= REQUEST =
Filter the listing below down to the lines holding the word "header", and copy those lines.

= MATERIAL PROVIDED =
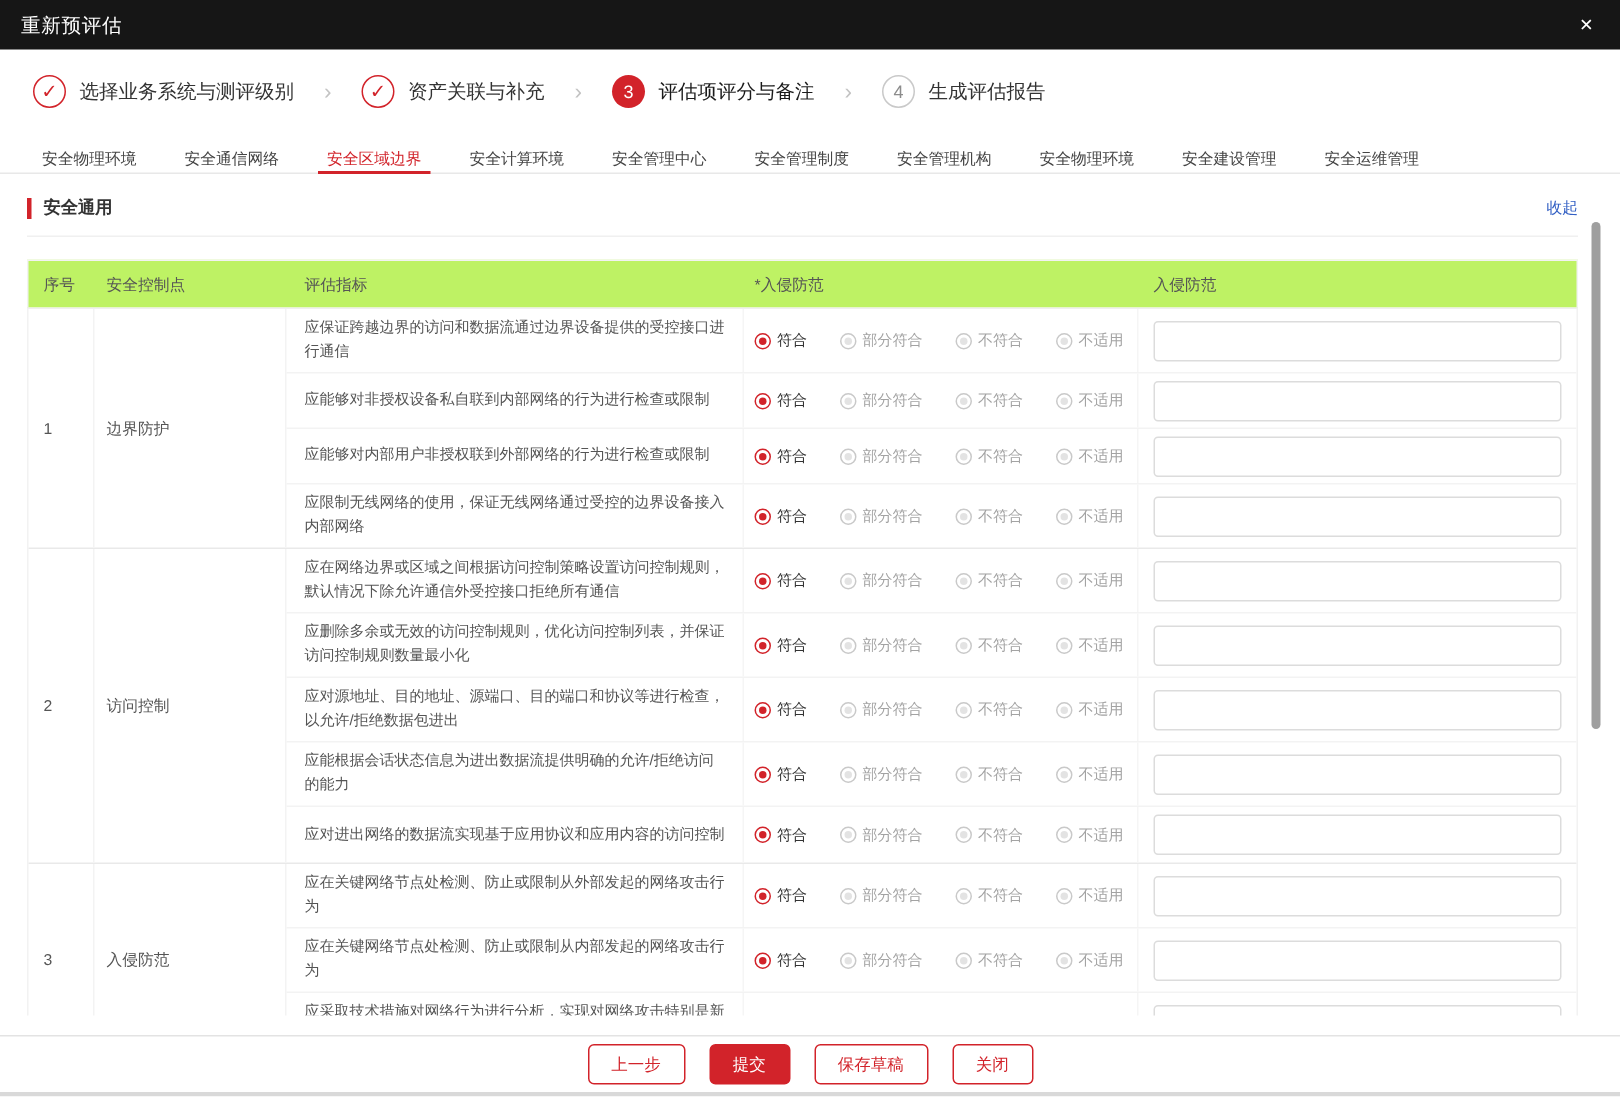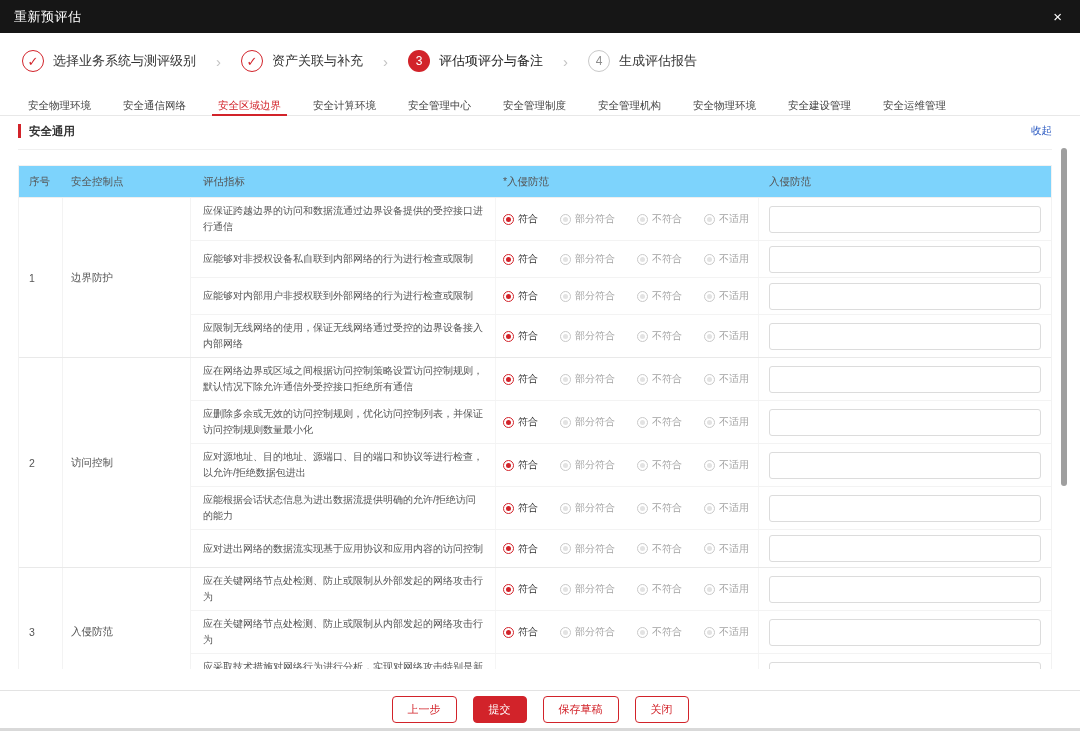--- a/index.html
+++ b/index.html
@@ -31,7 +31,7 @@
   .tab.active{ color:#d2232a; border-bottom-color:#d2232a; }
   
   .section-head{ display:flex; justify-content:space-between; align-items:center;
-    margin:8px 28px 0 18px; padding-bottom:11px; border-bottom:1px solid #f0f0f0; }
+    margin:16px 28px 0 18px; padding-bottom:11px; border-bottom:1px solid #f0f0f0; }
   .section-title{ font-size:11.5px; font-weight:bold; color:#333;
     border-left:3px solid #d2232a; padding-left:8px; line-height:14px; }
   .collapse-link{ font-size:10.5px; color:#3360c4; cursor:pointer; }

==

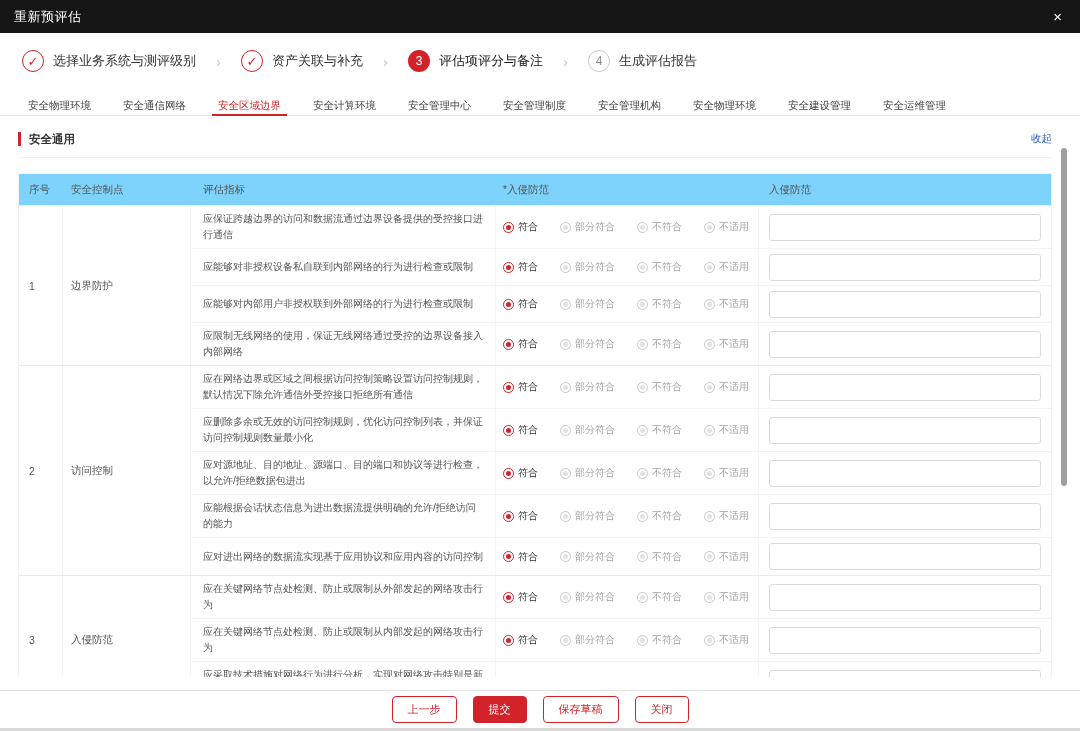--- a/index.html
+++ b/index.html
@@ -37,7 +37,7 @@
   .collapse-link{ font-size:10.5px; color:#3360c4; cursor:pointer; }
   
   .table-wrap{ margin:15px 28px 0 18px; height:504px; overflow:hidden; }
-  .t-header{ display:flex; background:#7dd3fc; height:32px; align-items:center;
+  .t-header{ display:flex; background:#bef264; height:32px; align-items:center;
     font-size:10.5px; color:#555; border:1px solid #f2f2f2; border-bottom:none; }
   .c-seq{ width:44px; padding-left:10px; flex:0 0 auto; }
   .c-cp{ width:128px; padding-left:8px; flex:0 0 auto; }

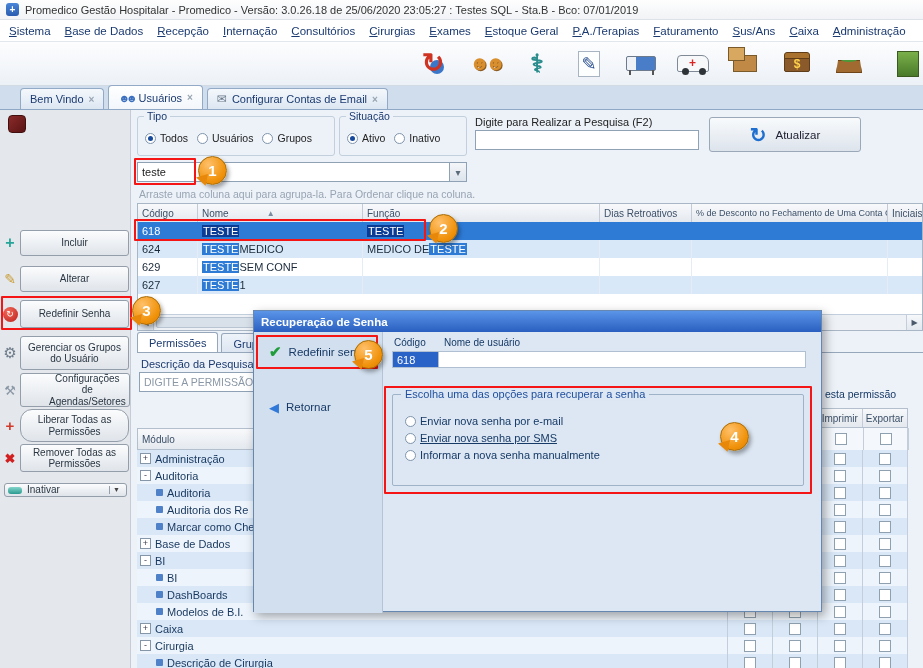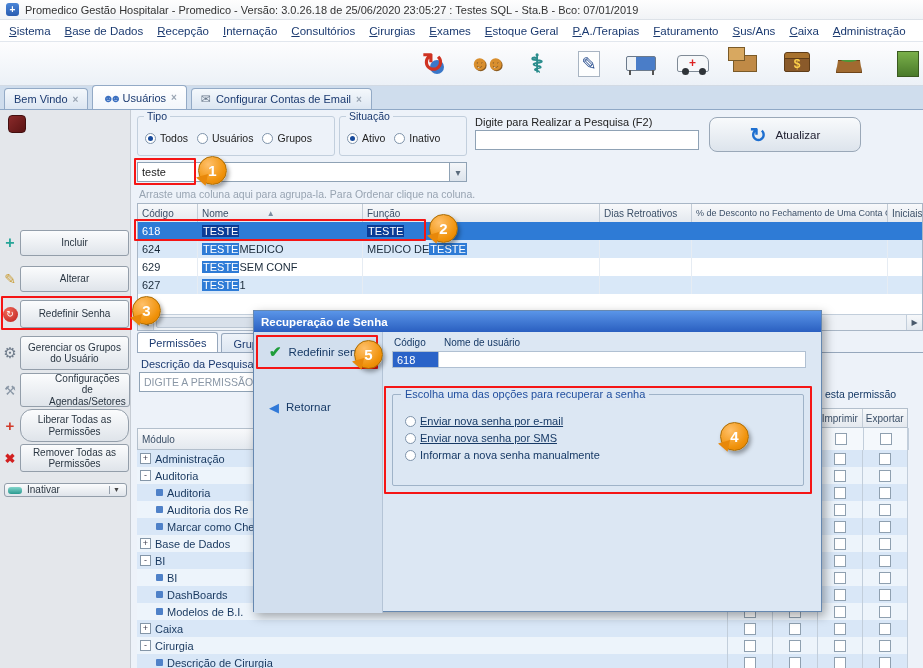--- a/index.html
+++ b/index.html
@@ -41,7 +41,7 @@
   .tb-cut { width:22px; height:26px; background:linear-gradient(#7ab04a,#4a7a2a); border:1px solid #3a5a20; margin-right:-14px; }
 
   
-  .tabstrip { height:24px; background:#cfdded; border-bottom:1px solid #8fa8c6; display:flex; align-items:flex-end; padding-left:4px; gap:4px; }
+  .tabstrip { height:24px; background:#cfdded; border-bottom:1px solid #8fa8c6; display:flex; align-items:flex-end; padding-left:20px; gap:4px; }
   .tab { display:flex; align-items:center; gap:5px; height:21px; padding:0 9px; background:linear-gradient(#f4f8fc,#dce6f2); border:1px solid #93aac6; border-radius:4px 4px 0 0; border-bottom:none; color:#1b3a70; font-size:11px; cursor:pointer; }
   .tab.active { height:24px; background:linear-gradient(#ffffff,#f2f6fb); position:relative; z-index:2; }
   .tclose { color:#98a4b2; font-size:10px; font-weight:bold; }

...

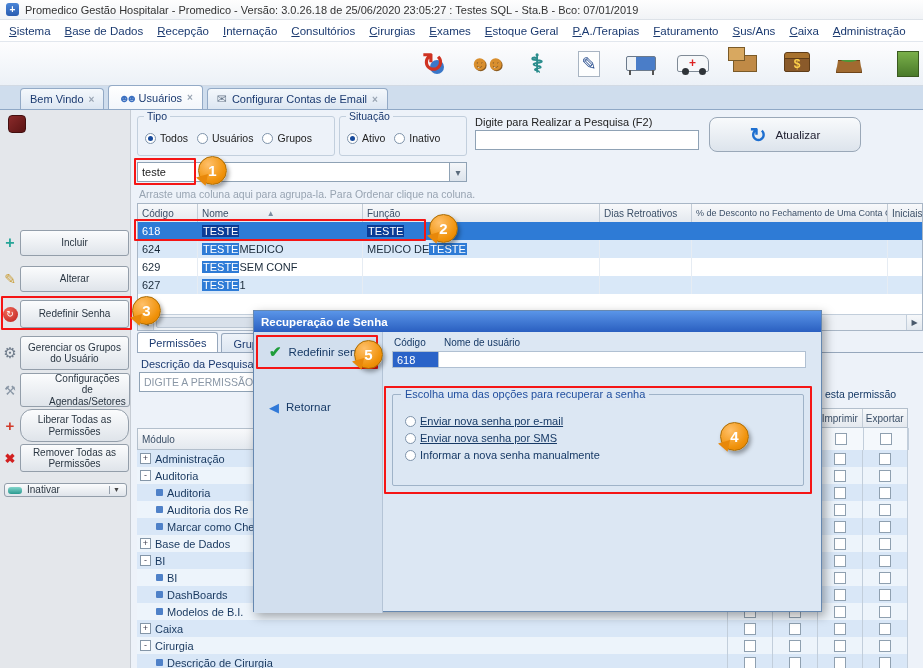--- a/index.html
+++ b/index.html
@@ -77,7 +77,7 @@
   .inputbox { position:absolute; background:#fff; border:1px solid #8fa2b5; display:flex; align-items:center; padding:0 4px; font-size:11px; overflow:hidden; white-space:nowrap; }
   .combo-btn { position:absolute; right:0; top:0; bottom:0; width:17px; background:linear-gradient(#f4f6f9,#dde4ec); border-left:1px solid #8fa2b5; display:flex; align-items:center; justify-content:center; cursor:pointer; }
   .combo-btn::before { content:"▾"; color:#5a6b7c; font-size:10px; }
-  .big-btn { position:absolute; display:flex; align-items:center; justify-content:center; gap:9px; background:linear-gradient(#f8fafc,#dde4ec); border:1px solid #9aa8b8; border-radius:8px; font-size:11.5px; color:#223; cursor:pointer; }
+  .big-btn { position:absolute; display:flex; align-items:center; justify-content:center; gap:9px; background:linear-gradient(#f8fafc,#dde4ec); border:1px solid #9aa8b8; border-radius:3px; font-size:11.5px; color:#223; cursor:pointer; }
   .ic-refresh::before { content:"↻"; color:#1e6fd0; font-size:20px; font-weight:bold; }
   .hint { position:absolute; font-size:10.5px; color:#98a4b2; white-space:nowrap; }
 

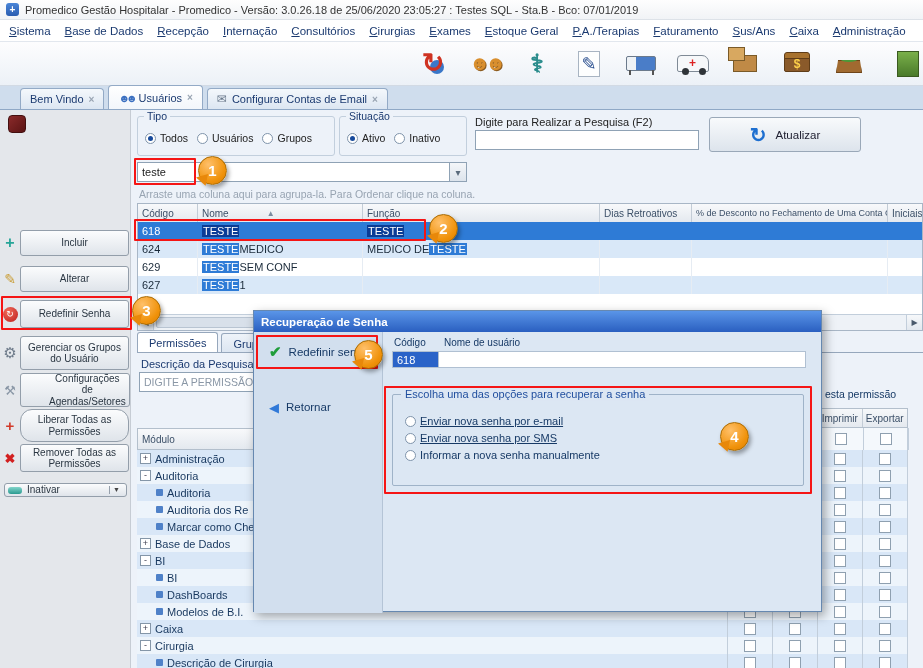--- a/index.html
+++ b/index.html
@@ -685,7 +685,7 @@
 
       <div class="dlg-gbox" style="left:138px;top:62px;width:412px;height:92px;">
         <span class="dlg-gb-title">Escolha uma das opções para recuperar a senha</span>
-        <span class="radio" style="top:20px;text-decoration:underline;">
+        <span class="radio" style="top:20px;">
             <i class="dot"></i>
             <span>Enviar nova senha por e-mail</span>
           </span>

= TASK OUTPUT =
-  .t-header{ display:flex; background:#7dd3fc; height:32px; align-items:center;
+  .t-header{ display:flex; background:#bef264; height:32px; align-items:center;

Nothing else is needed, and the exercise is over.